***** DATA IN THIS EXERCISE *****
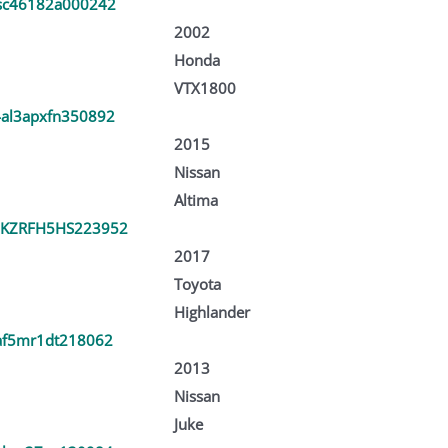
sc46182a000242
2002
Honda
VTX1800
al3apxfn350892
2015
Nissan
Altima
KZRFH5HS223952
2017
Toyota
Highlander
af5mr1dt218062
2013
Nissan
Juke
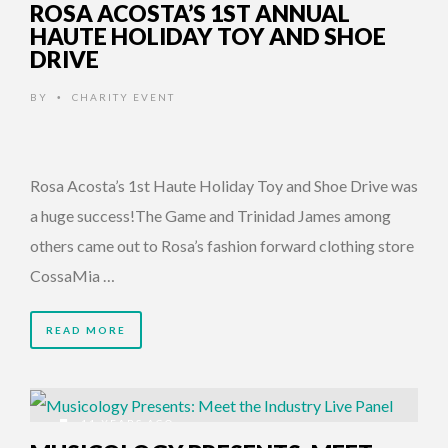
ROSA ACOSTA’S 1ST ANNUAL
HAUTE HOLIDAY TOY AND SHOE
DRIVE
BY
CHARITY EVENT
•
Rosa Acosta’s 1st Haute Holiday Toy and Shoe Drive was
a huge success!The Game and Trinidad James among
others came out to Rosa’s fashion forward clothing store
CossaMia …
READ MORE
11 YEARS AGO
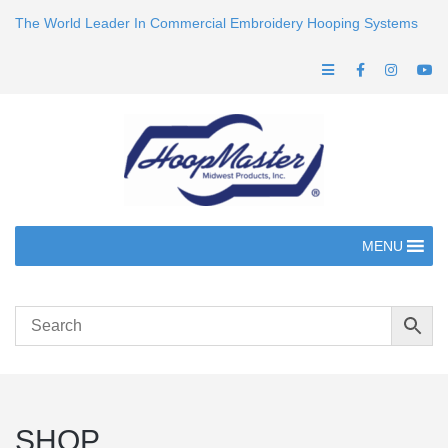
The World Leader In Commercial Embroidery Hooping Systems
MENU
SHOP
*****
INSTRUCTION —
Reproduce verbatim every line of text in the listing above, omitting the picture markers.

EXERCISE RESULT —
sc46182a000242
2002
Honda
VTX1800
al3apxfn350892
2015
Nissan
Altima
KZRFH5HS223952
2017
Toyota
Highlander
af5mr1dt218062
2013
Nissan
Juke
ROSA ACOSTA’S 1ST ANNUAL
HAUTE HOLIDAY TOY AND SHOE
DRIVE
BY
CHARITY EVENT
•
Rosa Acosta’s 1st Haute Holiday Toy and Shoe Drive was
a huge success!The Game and Trinidad James among
others came out to Rosa’s fashion forward clothing store
CossaMia …
READ MORE
11 YEARS AGO
The World Leader In Commercial Embroidery Hooping Systems
MENU
SHOP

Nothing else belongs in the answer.